Mixed-Session Conversation with Egocentric Memory
Jihyoung Jang, Taeyoung Kim, Hyounghun Kim
TL;DR
This work introduces Mixed-Session Conversation (MiSC), a dataset and benchmark designed to capture long-horizon dialogues with changing partners across sessions, alongside EMMA, a memory-enabled agent that uses Egocentric Memory to preserve continuity. MiSC comprises 8.5K episodes each with six sessions and four speakers, and is built with topic seeds, scenario generation, and memory-tagged dialogue to ensure coherence across sessions. EMMA combines a dialogue module (FLAN-T5-Large fine-tuned with QLoRA) and a retrieval module (CPM-based with BERT encoders) to generate and retrieve memories from each partner’s perspective, enabling consistent cross-session interactions. Human evaluations show MiSC’s dialogue quality (consistency and coherence) and memory quality (summarization, linking, tagging) are high, while EMMA demonstrates strong humanness, engagingness, and memorability, especially when handling partner changes across sessions.

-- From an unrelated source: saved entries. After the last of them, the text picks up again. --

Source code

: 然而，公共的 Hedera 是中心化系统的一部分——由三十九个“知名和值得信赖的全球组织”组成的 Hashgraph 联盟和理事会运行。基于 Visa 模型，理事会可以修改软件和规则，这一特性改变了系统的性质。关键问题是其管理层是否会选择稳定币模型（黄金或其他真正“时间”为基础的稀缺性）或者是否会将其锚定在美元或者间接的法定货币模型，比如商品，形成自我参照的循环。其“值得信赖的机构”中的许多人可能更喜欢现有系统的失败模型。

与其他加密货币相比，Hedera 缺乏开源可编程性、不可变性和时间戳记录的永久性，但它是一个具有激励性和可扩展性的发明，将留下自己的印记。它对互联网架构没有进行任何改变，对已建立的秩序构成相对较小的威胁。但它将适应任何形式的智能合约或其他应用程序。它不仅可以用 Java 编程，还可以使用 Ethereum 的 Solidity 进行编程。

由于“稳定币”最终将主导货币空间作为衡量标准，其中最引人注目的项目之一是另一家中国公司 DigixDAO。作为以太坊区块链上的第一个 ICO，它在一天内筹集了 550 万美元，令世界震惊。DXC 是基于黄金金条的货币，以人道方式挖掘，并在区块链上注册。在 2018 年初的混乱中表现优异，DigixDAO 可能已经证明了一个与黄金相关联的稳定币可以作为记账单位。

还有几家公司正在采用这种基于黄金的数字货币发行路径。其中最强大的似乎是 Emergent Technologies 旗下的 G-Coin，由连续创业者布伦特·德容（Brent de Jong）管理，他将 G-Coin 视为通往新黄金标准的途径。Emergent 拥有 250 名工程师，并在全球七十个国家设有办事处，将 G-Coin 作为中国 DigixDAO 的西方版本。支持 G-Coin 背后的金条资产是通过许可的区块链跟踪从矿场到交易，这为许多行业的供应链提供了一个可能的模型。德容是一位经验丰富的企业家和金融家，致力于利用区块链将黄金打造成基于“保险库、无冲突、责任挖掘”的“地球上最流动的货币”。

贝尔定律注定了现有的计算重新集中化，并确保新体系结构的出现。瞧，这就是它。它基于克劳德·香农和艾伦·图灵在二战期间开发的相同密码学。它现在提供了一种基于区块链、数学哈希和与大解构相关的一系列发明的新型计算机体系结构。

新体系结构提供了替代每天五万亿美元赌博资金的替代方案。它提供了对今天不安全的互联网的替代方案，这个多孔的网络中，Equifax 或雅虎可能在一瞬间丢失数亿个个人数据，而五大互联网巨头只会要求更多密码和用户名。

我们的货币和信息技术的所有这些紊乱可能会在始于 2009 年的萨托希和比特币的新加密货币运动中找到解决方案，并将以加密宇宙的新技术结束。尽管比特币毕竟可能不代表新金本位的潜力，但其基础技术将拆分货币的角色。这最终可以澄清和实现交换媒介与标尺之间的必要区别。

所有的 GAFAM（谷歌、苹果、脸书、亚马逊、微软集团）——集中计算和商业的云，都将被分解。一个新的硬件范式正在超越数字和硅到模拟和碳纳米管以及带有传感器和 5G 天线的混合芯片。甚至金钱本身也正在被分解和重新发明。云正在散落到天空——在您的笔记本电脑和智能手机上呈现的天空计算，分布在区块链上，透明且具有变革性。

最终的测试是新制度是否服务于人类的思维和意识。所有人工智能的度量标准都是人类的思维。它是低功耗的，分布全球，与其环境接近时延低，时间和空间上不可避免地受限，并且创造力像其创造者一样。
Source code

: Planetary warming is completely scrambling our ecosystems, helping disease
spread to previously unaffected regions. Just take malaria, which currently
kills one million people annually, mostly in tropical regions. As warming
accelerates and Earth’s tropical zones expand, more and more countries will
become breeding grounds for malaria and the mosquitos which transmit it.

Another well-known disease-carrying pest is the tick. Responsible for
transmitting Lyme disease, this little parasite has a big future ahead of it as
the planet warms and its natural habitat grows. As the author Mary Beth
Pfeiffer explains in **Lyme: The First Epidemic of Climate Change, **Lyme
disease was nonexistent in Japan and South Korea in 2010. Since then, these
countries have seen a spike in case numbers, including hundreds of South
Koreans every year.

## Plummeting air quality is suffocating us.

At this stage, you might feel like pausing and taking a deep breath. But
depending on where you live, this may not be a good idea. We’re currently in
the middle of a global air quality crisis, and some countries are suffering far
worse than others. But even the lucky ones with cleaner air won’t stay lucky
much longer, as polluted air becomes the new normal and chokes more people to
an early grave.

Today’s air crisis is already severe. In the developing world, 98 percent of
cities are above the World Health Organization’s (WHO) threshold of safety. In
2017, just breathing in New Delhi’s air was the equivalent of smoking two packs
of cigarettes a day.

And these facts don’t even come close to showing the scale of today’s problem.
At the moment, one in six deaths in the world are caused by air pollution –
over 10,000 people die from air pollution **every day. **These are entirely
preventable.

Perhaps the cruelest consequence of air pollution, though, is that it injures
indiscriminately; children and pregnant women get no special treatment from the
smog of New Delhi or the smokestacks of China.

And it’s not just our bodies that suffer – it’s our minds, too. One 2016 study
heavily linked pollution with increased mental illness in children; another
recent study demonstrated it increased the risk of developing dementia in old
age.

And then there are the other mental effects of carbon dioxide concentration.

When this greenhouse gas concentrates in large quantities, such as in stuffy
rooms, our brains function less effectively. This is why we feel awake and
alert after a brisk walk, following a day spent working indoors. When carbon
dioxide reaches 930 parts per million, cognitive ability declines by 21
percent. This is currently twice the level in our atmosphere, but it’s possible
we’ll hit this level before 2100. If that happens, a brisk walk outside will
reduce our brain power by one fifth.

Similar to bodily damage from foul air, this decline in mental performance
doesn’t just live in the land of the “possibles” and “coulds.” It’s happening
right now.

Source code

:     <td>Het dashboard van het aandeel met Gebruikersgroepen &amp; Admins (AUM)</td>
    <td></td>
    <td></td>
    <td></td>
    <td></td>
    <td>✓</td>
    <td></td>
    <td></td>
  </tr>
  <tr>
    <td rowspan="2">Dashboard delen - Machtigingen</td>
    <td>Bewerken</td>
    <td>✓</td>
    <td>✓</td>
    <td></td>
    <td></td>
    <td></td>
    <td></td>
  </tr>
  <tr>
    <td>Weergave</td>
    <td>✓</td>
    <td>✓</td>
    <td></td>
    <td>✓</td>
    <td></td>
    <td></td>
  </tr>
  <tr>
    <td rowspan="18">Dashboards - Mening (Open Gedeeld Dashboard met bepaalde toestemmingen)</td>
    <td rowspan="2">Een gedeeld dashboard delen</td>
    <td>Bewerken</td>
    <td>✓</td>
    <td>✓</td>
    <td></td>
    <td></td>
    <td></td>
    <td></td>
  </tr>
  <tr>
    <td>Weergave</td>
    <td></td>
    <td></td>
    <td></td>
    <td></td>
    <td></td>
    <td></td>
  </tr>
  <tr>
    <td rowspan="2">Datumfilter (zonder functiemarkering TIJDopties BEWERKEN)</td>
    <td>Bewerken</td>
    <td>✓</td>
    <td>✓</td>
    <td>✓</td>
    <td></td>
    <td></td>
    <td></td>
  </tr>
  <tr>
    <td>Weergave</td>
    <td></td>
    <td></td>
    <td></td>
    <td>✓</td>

Overall, the MiSC-EMMA framework advances open-domain dialogue by enabling both long-term, multi-party continuity and scalable memory management with strong practical implications for realistic multi-speaker conversations.
Abstract
Recently introduced dialogue systems have demonstrated high usability. However, they still fall short of reflecting real-world conversation scenarios. Current dialogue systems exhibit an inability to replicate the dynamic, continuous, long-term interactions involving multiple partners. This shortfall arises because there have been limited efforts to account for both aspects of real-world dialogues: deeply layered interactions over the long-term dialogue and widely expanded conversation networks involving multiple participants. As the effort to incorporate these aspects combined, we introduce Mixed-Session Conversation, a dialogue system designed to construct conversations with various partners in a multi-session dialogue setup. We propose a new dataset called MiSC to implement this system. The dialogue episodes of MiSC consist of 6 consecutive sessions, with four speakers (one main speaker and three partners) appearing in each episode. Also, we propose a new dialogue model with a novel memory management mechanism, called Egocentric Memory Enhanced Mixed-Session Conversation Agent (EMMA). EMMA collects and retains memories from the main speaker's perspective during conversations with partners, enabling seamless continuity in subsequent interactions. Extensive human evaluations validate that the dialogues in MiSC demonstrate a seamless conversational flow, even when conversation partners change in each session. EMMA trained with MiSC is also evaluated to maintain high memorability without contradiction throughout the entire conversation.